Top of DATASET RECORDS

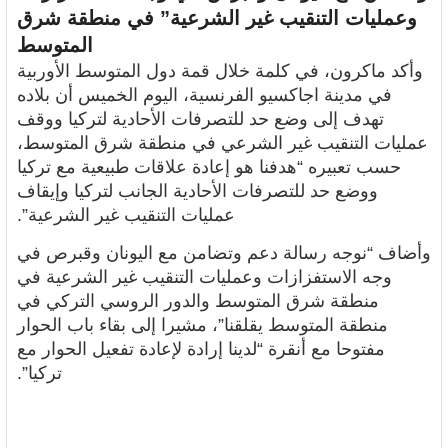
وعمليات التنقيب غير الشرعية” في منطقة شرق
المتوسط
وأكد ماكرون، في كلمة خلال قمة دول المتوسط الأوربية
في مدينة اجاكسيو الفرنسية، اليوم الخميس أن بلاده
تهدف إلى وضع حد للتصرفات الأحادية لتركيا ووقف
عمليات التنقيب غير الشرعي في منطقة شرق المتوسط،
حسب تعبيره “هدفنا هو إعادة علاقات طبيعية مع تركيا
ووضع حد للتصرفات الأحادية الجانب لتركيا وإيقاف
عمليات التنقيب غير الشرعية”.
وأضاف “نوجه رسالة دعم وتضامن مع اليونان وقبرص في
وجه الاستفزازات وعمليات التنقيب غير الشرعية في
منطقة شرق المتوسط والدور الروسي التركي في
منطقة المتوسط يقلقنا”، مشيرا إلى بقاء باب الحوار
مفتوحا مع أنقرة “لدينا إرادة لإعادة تفعيل الحوار مع
تركيا”.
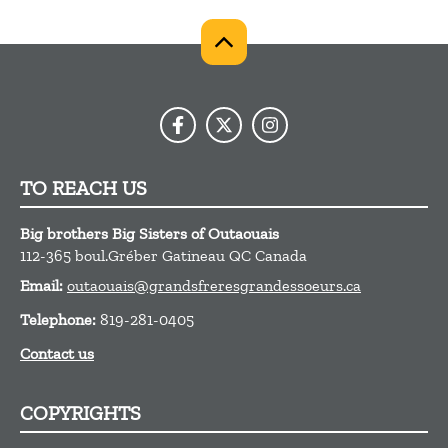
TO REACH US
Big brothers Big Sisters of Outaouais
112-365 boul.Gréber
Gatineau
QC
Canada
Email:
outaouais@grandsfreresgrandessoeurs.ca
Telephone:
819-281-0405
Contact us
COPYRIGHTS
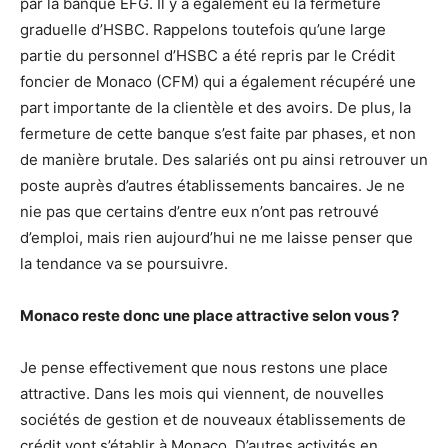
par la banque EFG. Il y a également eu la fermeture
graduelle d’HSBC. Rappelons toutefois qu’une large
partie du personnel d’HSBC a été repris par le Crédit
foncier de Monaco (CFM) qui a également récupéré une
part importante de la clientèle et des avoirs. De plus, la
fermeture de cette banque s’est faite par phases, et non
de manière brutale. Des salariés ont pu ainsi retrouver un
poste auprès d’autres établissements bancaires. Je ne
nie pas que certains d’entre eux n’ont pas retrouvé
d’emploi, mais rien aujourd’hui ne me laisse penser que
la tendance va se poursuivre.
Monaco reste donc une place attractive selon vous ?
Je pense effectivement que nous restons une place
attractive. Dans les mois qui viennent, de nouvelles
sociétés de gestion et de nouveaux établissements de
crédit vont s’établir à Monaco. D’autres activités en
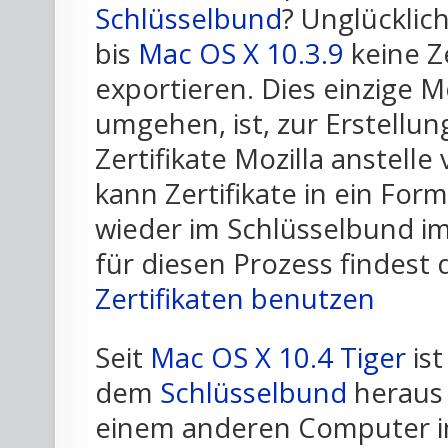
Schlüsselbund
? Unglücklic
bis
Mac OS X 10.3.9
keine Ze
exportieren. Dies einzige M
umgehen, ist, zur Erstellu
Zertifikate Mozilla anstelle
kann Zertifikate in ein For
wieder im Schlüsselbund im
für diesen Prozess findest 
Zertifikaten benutzen
Seit
Mac OS X 10.4 Tiger
ist
dem
Schlüsselbund
heraus 
einem anderen Computer 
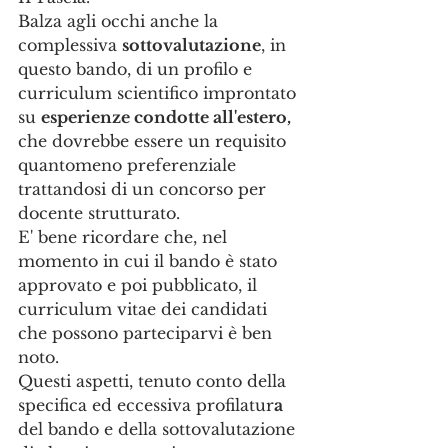
Balza agli occhi anche la 
complessiva 
sottovalutazione
, in 
questo bando, di un profilo e 
curriculum scientifico improntato 
su 
esperienze condotte all'estero,
che dovrebbe essere un requisito 
quantomeno preferenziale 
trattandosi di un concorso per 
docente strutturato.
E' bene ricordare che, nel 
momento in cui il bando è stato 
approvato e poi pubblicato, il 
curriculum vitae dei candidati 
che possono parteciparvi è ben 
noto. 
Questi aspetti, tenuto conto della 
specifica ed eccessiva profilatur
a
del bando e della sottovalutazione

Bottom of DATASET RECORDS

TASK
Sift through the entries and copy every line with "المتوسط".

RESULT OF THIS TASK
المتوسط
وأكد ماكرون، في كلمة خلال قمة دول المتوسط الأوربية
عمليات التنقيب غير الشرعي في منطقة شرق المتوسط،
منطقة شرق المتوسط والدور الروسي التركي في
منطقة المتوسط يقلقنا”، مشيرا إلى بقاء باب الحوار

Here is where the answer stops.